MN: From an industry and category perspective, we will never be able to achieve our goal of eliminating smoking unless we can combat underage use. In our efforts to reset the vaping products category, policy makers, regulators and the public must be able to have confidence that the vaping industry is a responsible sector. This will be undermined if businesses do not implement and uphold robust age verification processes.
What else needs to happen?
MN: We believe that increasing the minimum age for purchasing tobacco and nicotine vaping products to age 21 is one of the most critical tobacco-control strategies to combat underage use. That is because it directly addresses social sourcing, the largest contributor to underage access of vaping products throughout the country. Social sourcing is when minors receive or are sold age-restricted products by legal-aged friends, family, or classmates. According to Health Canada, social sourcing accounts for almost 60 to 70% of underage usage of vaping products. The U.S. passed such a law federally in 2019 (referred to as “Tobacco 21”) and in Canada, Prince Edward Island instituted this law in 2020. If Canada were to adopt this same legislation nationally, we could have the potential to significantly reduce underage use of all tobacco and vaping products.
We also believe c-store partners can fundamentally change how vaping products are sold at point-of-sale to further restrict underage access and accelerate the decline in underage use. New technology standards exist that can automate the transaction from beginning-to-end to ensure all age-restricted products, including Juul products, are sold to verified legal-aged purchasers.Until the technology is available everywhere, it’s important to continue to check consumer’s IDs to verify their age. And if you’re unsure how to say no, simply state “I apologize for the inconvenience, but I can't sell vaping products to you without your ID.” We can all help each other to do the right thing and sell responsibility.
What other issues are shaping the space?
MN: We know there is agreement from industry, public health officials, and law enforcement that more needs to be done about counterfeits and knock-off products that are making their way into the Canadian market, especially disposable vaping products.

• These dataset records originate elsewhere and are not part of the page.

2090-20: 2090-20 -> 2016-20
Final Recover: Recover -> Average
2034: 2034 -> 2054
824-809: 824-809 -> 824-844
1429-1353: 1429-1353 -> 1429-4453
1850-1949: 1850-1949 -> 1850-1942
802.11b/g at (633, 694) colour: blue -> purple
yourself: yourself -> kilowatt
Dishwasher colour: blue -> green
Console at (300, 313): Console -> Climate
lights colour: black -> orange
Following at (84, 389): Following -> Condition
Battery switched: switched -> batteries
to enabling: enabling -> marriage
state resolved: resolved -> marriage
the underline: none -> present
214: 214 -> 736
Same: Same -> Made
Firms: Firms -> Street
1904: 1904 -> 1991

These products will continue to proliferate, especially as access to legitimate nicotine concentrations and flavoured vaping products increasingly become restricted. Black market products can carry significant dangers to users, are produced with unknown quality standards and ingredients, and come in youth-appealing flavours. Strong enforcement is needed to help eliminate these unlawful products from the marketplace. Support and assistance from our c-store partners is critical so these illegal products stay out of the market. If c-store staff have any leads on suspicious products being sold, please connect with your Juul Labs Canada territory manager so our team can take appropriate action.
Can you tell us about new technologies or product innovations in the pipeline?
MN: Our product strategy and roadmap is very exciting as it will not only address the needs of adult smokers but will help build trust with regulators and society. We hope to share more over the coming months ahead.